■ **ЗАДАНИЯ**:
#1 Верните без изменений отрывок из текста о книге А. Старкова от «Непропорционально скупо по» до «в творчестве писателя.» включительно.
#2 Продолжите текст о книге А. Старкова сразу после его последнего предложения.

■ **ТЕКСТ СТРАНИЦЫ**:
В разделе книги, где рассматриваются романы трилогии, А. Старков особенно широко использует результаты архивных разысканий – переписку К. Федина разных лет, подготовительные материалы к романам, черновые наброски, рукописные варианты, в том числе почерпнутые из личного архива писателя. Все это позволяет А. Старкову по-новому осветить некоторые аспекты творческого процесса при создании романов «Первые радости», «Необыкновенное лето», «Костер», дать интересные истолкования важных моментов содержания и построения произведений.

Доказательно звучит, например, один из выводов, возникающих при сопоставлении жизненных позиций коммуниста Извекова и героев романа «Города и годы». Если Старцову, как эгоцентристу, была свойственна рефлексия и отвлеченная доброта, а его антиподу, «безликому» коллективисту Курту Вану, – нерассуждающая энергия и жесткость догматика, то у Кирилла Извекова уже на страницах романа «Необыкновенное лето» (1949), как пишет автор, – «гуманизм человека, пытающегося различать цель и средства к достижению этой цели, гуманизм человека, думающего в первую очередь о деле, иногда противоречащего самому себе, но стремящегося всегда за судьбой дела помнить и о судьбе отдельной личности». Раздел о романах трилогии, на мой взгляд, получился наиболее насыщенным и своеобразным в книге.

Избранный жанр требует от автора монографии высокой культуры не только художественного, но и науковедческого анализа, особой осмотрительности, точности мысли. Иначе «конспект исследования» легко может превратиться в скучную штудию, сжатость и лаконизм изложения – обернуться искажающей картину неполнотой содержания, скоропалительностью оценок и выводов. К сожалению, это тоже есть в книге А. Старкова.

Непропорционально скупо по сравнению с их подлинным значением и к тому же, по-моему, не всегда точно освещены в книге два важных для понимания развития Федина-романиста аспекта его творчества: связь с классическими традициями русской литературы и взаимодействие жанра романа с произведениями других жанров в творчестве писателя.

По собственному признанию художника, богом его литературной молодости был Достоевский, а в годы зрелого мастерства наивысшим авторитетом стал Лев Толстой. Что мысль эта недостаточно глубоко осознана в книге, покажу на частном примере. Анализируя роман «Братья», А. Старков возражает против распространенной в критической литературе точки зрения, что некоторые фигуры романа (Чупрыков, Варвара Михайловна) написаны под воздействием произведений Достоевского. По словам автора, такое понимание – основано во многом на недоразумении. Контртезис А. Старкова таков: Федин «не столько следовал за Достоевским, сколько самостоятельно обращался, особенно в начальный период своей литературной деятельности, к тем же нередко жизненным типам, что и Достоевский».

■ **ПРЕДОСТАВЛЕННЫЕ ЗАПИСИ**:

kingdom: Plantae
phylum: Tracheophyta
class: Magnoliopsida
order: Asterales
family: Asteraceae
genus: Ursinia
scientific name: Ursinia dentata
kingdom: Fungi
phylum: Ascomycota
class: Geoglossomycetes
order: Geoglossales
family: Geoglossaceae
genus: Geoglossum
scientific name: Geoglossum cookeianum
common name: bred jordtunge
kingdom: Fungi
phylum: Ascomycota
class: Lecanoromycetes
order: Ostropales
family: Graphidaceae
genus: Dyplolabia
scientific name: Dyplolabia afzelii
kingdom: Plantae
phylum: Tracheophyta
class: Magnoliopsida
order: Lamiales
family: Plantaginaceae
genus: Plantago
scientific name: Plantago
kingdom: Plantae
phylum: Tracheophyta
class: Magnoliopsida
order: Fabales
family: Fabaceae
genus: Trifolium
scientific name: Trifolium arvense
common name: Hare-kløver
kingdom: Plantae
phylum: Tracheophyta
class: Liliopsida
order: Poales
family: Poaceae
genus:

■ **ОТВЕТЫ К ЗАДАНИЯМ**:
#1
Непропорционально скупо по сравнению с их подлинным значением и к тому же, по-моему, не всегда точно освещены в книге два важных для понимания развития Федина-романиста аспекта его творчества: связь с классическими традициями русской литературы и взаимодействие жанра романа с произведениями других жанров в творчестве писателя.

#2
Нетрудно заметить, однако, что утверждение это содержит внутреннее противоречие. Ведь следование определенным литературным традициям именно и вызывается обращением художника к сходным жизненным явлениям. И самостоятельная разработка типов не исключает, а предполагает учет художественных «решений», найденных предшественниками. Иначе было бы бессмысленно говорить о литературных традициях. Что же касается упомянутых фигур из романа «Братья», то на них к тому же лежит отпечаток подражательности. Ведь и автор книги двумя страницами раньше не признает удачным, например, образ Витеньки Чупрыкова, отмечая, что это «персонаж, знакомый по ряду произведений».

Во вводном разделе А. Старков сочувственно цитирует высказывание одного из критиков, назвавшего повести и рассказы К. Федина своеобразными «спутниками»»больших планет-романов». Но аналогия с законами механики, хотя бы даже небесной, в данном случае не идет на пользу. В книге не сделано попытки проследить кровообращение внутри единого организма – между романами и произведениями других жанров. В тех редких случаях, когда автор обращается к таким произведениям, им даются односторонние трактовки: не-романы выглядят лишь подготовительными «этюдами» к романам. Думается, что это по меньшей мере неточно представляет картину духовного развития художника, а значит, и его работы в жанре романа.

Автору книги не всегда удается возвыситься над анналами критической литературы, образовавшимися в периодике вокруг произведений К. Федина. Порой это приводит к недостаточно продуманным оценкам или мнимой полемике, не продвигающей мысль вперед. (Последнее особенно заметно, пожалуй, на отдельных страницах, касающихся романов «Похищение Европы» я «Санаторий Арктур «.)

Нельзя сказать, конечно, чтобы такие недостатки не снижали уровня монографии. Но они не отменяют главного – научной добросовестности, богатой насыщенности фактами и содержательности исследования в целом.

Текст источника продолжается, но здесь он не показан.